Your editorial “Name Change Controversies” (Grocott’s Mail 8 June ) refers inter alia to all the protracted debate over changing Grahamstown’s name and quotes Judith February’s comment that the debate about name changes “needs to happen in a way that unites and does not drive South Africans further apart.”

Archbishop emeritus Desmond Tutu warned many years ago about the divisiveness of name changes and referred to them as a “monumental red herring”  to distract from the failures of government.

February’s comment and Tutu’s warning have specific relevance to Grahamstown where the failures of government, particularly at the local government level, are all too evident.

At first the push to change Grahamstown’s name came from within our own local Council and according to the then Mayor, it was going to happen within months.  It didn’t because Grahamstonians didn’t want it to happen and two further attempts also failed despite a costly propaganda campaign to “educate” Grahamstonians as to why the name should be changed.

That seemed to have been the end of the matter but the Eastern Cape Provincial Geographical Names Committee (ECPGNC) and the South African Geographical Names Council (SAGNC) had different ideas.  They launched a “process” of their own comprising a single meeting attended by fewer than 100 people which supported the proposal that Grahamstown’s name be changed to Makhanda.

However, the ECPGNC then received a flood of objections which led to the SAGNC convening a meeting with objectors in Grahamstown earlier this year.

The meeting was called at short notice and SAGNC probably hoped for a no-show by objectors but they got more than they bargained for.

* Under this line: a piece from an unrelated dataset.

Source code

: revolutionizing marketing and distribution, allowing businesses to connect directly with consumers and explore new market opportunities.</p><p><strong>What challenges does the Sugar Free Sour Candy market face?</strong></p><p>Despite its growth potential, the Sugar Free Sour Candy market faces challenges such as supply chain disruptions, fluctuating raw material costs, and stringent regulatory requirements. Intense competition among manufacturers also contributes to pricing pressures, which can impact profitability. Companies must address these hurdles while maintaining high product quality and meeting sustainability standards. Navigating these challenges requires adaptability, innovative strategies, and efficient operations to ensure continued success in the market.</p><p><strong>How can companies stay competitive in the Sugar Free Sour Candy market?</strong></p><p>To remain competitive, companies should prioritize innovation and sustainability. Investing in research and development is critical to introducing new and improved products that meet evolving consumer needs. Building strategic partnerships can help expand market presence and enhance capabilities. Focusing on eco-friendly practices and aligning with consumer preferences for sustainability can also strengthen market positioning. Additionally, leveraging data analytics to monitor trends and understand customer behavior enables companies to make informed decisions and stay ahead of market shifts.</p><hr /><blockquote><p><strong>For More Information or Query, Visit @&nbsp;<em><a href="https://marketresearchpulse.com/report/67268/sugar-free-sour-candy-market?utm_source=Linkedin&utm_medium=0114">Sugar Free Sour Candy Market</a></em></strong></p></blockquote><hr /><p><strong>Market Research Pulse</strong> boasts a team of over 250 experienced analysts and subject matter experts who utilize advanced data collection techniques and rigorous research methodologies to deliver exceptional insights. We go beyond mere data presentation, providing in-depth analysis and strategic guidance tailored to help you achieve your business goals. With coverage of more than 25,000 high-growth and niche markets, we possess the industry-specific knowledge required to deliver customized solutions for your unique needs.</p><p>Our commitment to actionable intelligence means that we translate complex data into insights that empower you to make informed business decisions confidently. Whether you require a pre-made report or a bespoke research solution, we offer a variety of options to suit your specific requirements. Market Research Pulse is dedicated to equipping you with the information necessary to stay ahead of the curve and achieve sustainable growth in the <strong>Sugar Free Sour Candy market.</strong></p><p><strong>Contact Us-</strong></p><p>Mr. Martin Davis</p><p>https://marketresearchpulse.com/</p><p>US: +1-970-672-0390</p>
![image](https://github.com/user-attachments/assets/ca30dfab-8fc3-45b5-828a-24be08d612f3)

The bias of the Chairperson of the SAGNC, Johnny Mohlala, was clearly demonstrated at the meeting and he resorted to ridiculing objectors.  It therefore came as no surprise when it was announced in the Grocott’s Mail the following week that according to Mohlala, the SAGNC had decided to recommend the name change.

But since then, SAGNC has refused to officially confirm its position and simply ignores correspondence on the issue.  Correspondence addressed to the Minister of Arts and Culture, who has the final say on the matter, has also not elicited any meaningful response.

Judging from what has happened with other name changes recently, such as that of Queenstown to Komani,  the KGG anticipates that the next we will hear is that the change from Grahamstown to Makhanda has been gazetted.  Even if that happens, however, and whatever the ECPGNC may say to the contrary (as they did in the case of Queenstown’s name change), gazetting the name change is not the end of the matter as those opposed to the name change will still have 30 days to object.

And so we wait in anticipation of that eventuality and the ECPGNC, SAGNC and the Minister of Arts & Culture have been warned that if they go ahead contrary to public opinion, they can expect a similar embarrassment to that which they have already suffered in connection with other botched name changes.

Jock McConnachie & Sigidla Ndumo

Joint Co-ordinators, Keep Grahamstown Grahamstown (KGG).